Despite all its devilishly charming flourishes, the film’s refreshing quality borrows much from the fact that it champions the desultory perspective of youth. There are no didacticisms, no moral takeaways, and the uncertainty of each passing hour can only be cured by outdoing the antics of that which has passed. The Sophist’s vanguard sets out to find the off-market Imitation Denki Bran with our kōhai at its head – and they end up at Rihaku-san’s train. Sat squarely, prepared to drink until their livers tap out, they eye the glass that’s in front of them. Alcohol, to our two competitors, represents different shades of life. For Rihaku-san, it reassures nothingness. For kōhai, it promises vitality. Yellow, resplendent, and endless in the production of joy seems acrid, stale, and exacting as it passes back and forth. As ludicrous as the circumstances of this competition may seem, it manages to pass on, precisely because of its unsophistication, the maxims of untrammeled youth. “I’ve neglected the discipline of male-female diplomacy,” she later appraises her life. She’s walked wherever her feet have led her without heeding what was most proximate to her. It’s here that the film, for its part, does what it needs to do – it doesn’t trip her guilt but brings her neglect ever so softly to her awareness. I scratch my head to ask – when was the last time a film so obstinate in being juvenile succeed in bringing out the contrast between age and adolescence as mere states of mind? I can only smile not knowing. 

Honestly, though this question might be absurdly utilitarian, what is the point of even undertaking such a venture? Why do we even need films like this? Though the artist in his self-defense may brush it off as exercising creative license, the viewer might let the question linger. The way I see it, Yuasa has done something of remarkable interest – instead of letting the narrative shape the vision, he’s allowed the vision to shape the narrative. It might sound odd considering this is an adaptation, but the differences between text and film derive largely from the latter’s concrete, unified vision in each frame. Any film adaptation, for this reason alone, will be distinct from its source. There is no chapterization and the plotlines are picked willy-nilly as the filmmaker already has a global view of the film.
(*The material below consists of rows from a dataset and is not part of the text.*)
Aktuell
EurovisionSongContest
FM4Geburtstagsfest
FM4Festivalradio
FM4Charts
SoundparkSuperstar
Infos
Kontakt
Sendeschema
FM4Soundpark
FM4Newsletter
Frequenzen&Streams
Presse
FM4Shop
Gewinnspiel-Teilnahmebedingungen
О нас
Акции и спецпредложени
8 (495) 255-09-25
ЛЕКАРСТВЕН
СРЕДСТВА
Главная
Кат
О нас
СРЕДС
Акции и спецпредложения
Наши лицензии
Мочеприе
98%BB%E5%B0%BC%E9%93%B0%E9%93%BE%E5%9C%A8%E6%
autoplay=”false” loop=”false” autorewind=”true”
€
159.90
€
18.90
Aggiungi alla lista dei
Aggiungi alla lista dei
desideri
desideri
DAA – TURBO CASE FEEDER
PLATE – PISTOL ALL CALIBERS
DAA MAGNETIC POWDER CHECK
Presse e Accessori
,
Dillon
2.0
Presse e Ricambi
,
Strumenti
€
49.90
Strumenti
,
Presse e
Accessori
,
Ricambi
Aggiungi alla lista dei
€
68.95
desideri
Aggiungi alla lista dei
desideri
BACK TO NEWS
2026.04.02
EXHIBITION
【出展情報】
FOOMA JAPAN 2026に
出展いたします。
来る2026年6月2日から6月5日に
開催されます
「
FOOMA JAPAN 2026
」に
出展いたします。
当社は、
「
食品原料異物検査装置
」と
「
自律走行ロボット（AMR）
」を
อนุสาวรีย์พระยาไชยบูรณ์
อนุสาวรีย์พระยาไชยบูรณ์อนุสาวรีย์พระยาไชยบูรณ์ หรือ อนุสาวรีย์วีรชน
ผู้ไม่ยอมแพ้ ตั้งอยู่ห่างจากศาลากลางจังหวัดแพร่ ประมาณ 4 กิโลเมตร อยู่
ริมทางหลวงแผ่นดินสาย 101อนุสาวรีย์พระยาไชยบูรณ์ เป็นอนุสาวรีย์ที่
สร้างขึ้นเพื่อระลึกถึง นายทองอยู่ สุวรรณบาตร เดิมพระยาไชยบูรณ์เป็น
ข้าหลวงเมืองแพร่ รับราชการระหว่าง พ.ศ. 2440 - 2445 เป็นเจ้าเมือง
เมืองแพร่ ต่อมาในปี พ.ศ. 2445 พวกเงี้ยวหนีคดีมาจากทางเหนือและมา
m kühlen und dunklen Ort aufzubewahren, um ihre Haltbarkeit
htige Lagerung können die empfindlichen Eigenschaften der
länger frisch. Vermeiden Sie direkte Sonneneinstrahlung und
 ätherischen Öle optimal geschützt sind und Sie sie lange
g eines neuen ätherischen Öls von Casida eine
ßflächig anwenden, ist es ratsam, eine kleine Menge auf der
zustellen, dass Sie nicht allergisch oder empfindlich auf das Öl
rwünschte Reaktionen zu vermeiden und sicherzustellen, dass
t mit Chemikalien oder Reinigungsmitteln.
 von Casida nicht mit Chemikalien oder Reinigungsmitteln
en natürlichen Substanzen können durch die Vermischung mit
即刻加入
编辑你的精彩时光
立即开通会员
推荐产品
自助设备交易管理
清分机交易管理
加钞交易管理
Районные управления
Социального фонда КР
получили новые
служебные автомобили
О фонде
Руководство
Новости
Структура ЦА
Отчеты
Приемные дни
So, much like building wings as you fly, the film is constantly placing and intermeshing events, the vision guiding what occurs next. This is evident in how every sequence in the film is visually more exuberant than the previous. The already loose screws left in place are juddered out in the final passages as kōhai finally goes to meet senpai – and not by coincidence. The only way to verbalize what transpires in those moments is by likening it to animating every little butterfly in your stomach. This is truly an experiment that pushes story-telling bounds and possibly gives us new ways to drill into the minutiae of everyday feelings. 

Speaking of the final passage, the rapid pace that it gathers almost leaves you in a vacuum without time. Reaching fever-pitch, senpai shouts to a room of thousand self-images: “The more we analyze our own will, don’t we become incapable of moving forward?” Isn’t that what the film, without being explicit, strives to showcase? That the night is short, the crowds don’t wait, and the god of old book-markets isn’t always there to personally deliver the book that you wanted to read. Your reasoning doesn’t comfort you on your deathbed, the smaller moments whose importance evades you do. In imitating life’s haphazardness, the film oddly gains a philosophical face that it didn’t need to forcefully paint. Though I’ve hammered in this observation already, I can’t help but say it again – by not trying hard, by letting finer details dictate the narrative direction, Night is Short, Walk on Girl becomes a satisfying pleasure watch. The kind that I’d watch with a bowl of chips, a can of beer, and an old t-shirt that doesn’t mind getting stained. All while waiting for it to hit me with some lovely realizations about life.